A study, published in Nature Communications, reported that, out of 49 World Heritage Sites located on low-lying Mediterranean coasts, 37 of them face the risk of damage from floods and 42 of them face the risk from coastal erosion due to the constant sea-level rise. Flood risk may rise by 50% and erosion by 13% across the Mediterranean, with risks at some individual sites considerably higher.
Approximately one third of these World Heritage Sites are located in Italy. Namely, 15 of these World Heritage Sites are located in Italy, 7 in Croatia, 4 in Greece and 4 in Tunisia as well, according to phys.org.
In particular, the City of Vicenza, the tower of Pisa, the medieval city of Rhodes, Delos, historic areas of Istanbul and many other UNESCO World Heritage sites are located in the Low Elevation Coastal Zone (LECZ) of the Mediterranean and they are deeply threatened by rising sea levels.
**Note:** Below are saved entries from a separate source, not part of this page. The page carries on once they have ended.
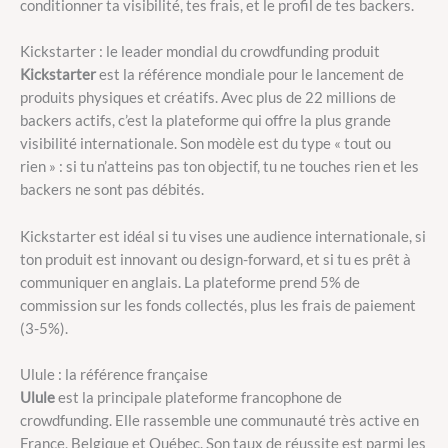
conditionner ta visibilité, tes frais, et le profil de tes backers.
Kickstarter : le leader mondial du crowdfunding produit
Kickstarter
est la référence mondiale pour le lancement de
produits physiques et créatifs. Avec plus de 22 millions de
backers actifs, c’est la plateforme qui offre la plus grande
visibilité internationale. Son modèle est du type « tout ou
rien » : si tu n’atteins pas ton objectif, tu ne touches rien et les
backers ne sont pas débités.
Kickstarter est idéal si tu vises une audience internationale, si
ton produit est innovant ou design-forward, et si tu es prêt à
communiquer en anglais. La plateforme prend 5% de
commission sur les fonds collectés, plus les frais de paiement
(3-5%).
Ulule : la référence française
Ulule
est la principale plateforme francophone de
crowdfunding. Elle rassemble une communauté très active en
France, Belgique et Québec. Son taux de réussite est parmi les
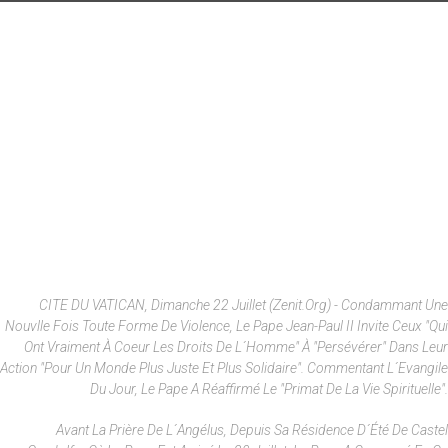
CITE DU VATICAN, Dimanche 22 Juillet (Zenit.org) - Condammant Une
Nouvlle Fois Toute Forme De Violence, Le Pape Jean-Paul II Invite Ceux "qui
Ont Vraiment À Coeur Les Droits De L´homme" À "persévérer" Dans Leur
Action "pour Un Monde Plus Juste Et Plus Solidaire". Commentant L´Evangile
Du Jour, Le Pape A Réaffirmé Le "primat De La Vie Spirituelle".
Avant La Prière De L´angélus, Depuis Sa Résidence D´été De Castel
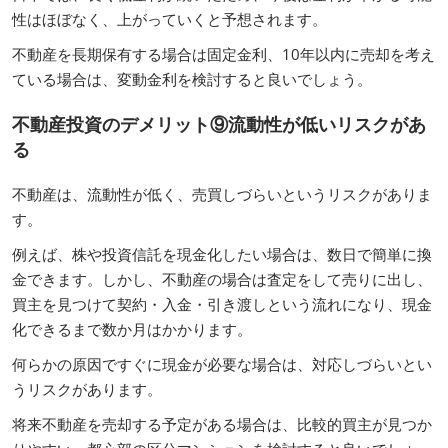
性はほぼなく、上がっていくと予想されます。
不動産を長期保有する場合は固定金利、10年以内に売却を考え
ている場合は、変動金利を検討すると良いでしょう。
不動産投資のデメリット⑨流動性が低いリスクがあ
る
不動産は、流動性が低く、売買しづらいというリスクがありま
す。
例えば、株や投資信託を現金化したい場合は、数日で簡単に換
金できます。しかし、不動産の場合は査定をして売りに出し、
買主を見つけて契約・入金・引き渡しという流れになり、現金
化できるまで数か月はかかります。
何らかの原因ですぐに現金が必要な場合は、対応しづらいとい
うリスクがあります。
将来不動産を売却する予定がある場合は、比較的買主が見つか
In most instances, only certain parts of the World Heritage Sites (on average 35%) fall into the LECZ but five sites are fully located in the LECZ.
The sites most at risk from coastal erosion include Tyre in Lebanon, the Archaeological Ensemble of Tarraco in Spain, and Ephesus in Turkey. The Early Christian Monuments of Ravenna and the Cathedral of St. James in Sibenik could be relocated, but doing so would compromise what the UNESCO calls their “outstanding universal value”.
The study suggests that the results can therefore support adaptation planning at different spatial scales:
- At the national scale, especially in countries with a large number of WHS at risk such as Croatia, Greece, Italy and Tunisia.
- At the EU scale, as, for example, regulated under the EU Floods Directive.
- At the basin scale, as prescribed under the Barcelona Convention, which is the basis for the Mediterranean Action Plan and the Protocol on Integrated Coastal Zone Management (ICZM) in the Mediterranean.
In August, the American Meteorological Society reported that the sea level last year was the highest annual average since 1993 and that the sea level has increased for the sixth consecutive year. The Intergovernmental Panel on Climate Change (IPCC) will publish new estimates about the sea level in September 2019, but even under the most optimistic scenarios for reducing greenhouse gases, sea levels will continue to rise.
Lena Reimann, Athanasios T. Vafeidis, Sally Brown, Jochen Hinkel and Richard S. J. Tol of Kiel University were the researchers who published the study.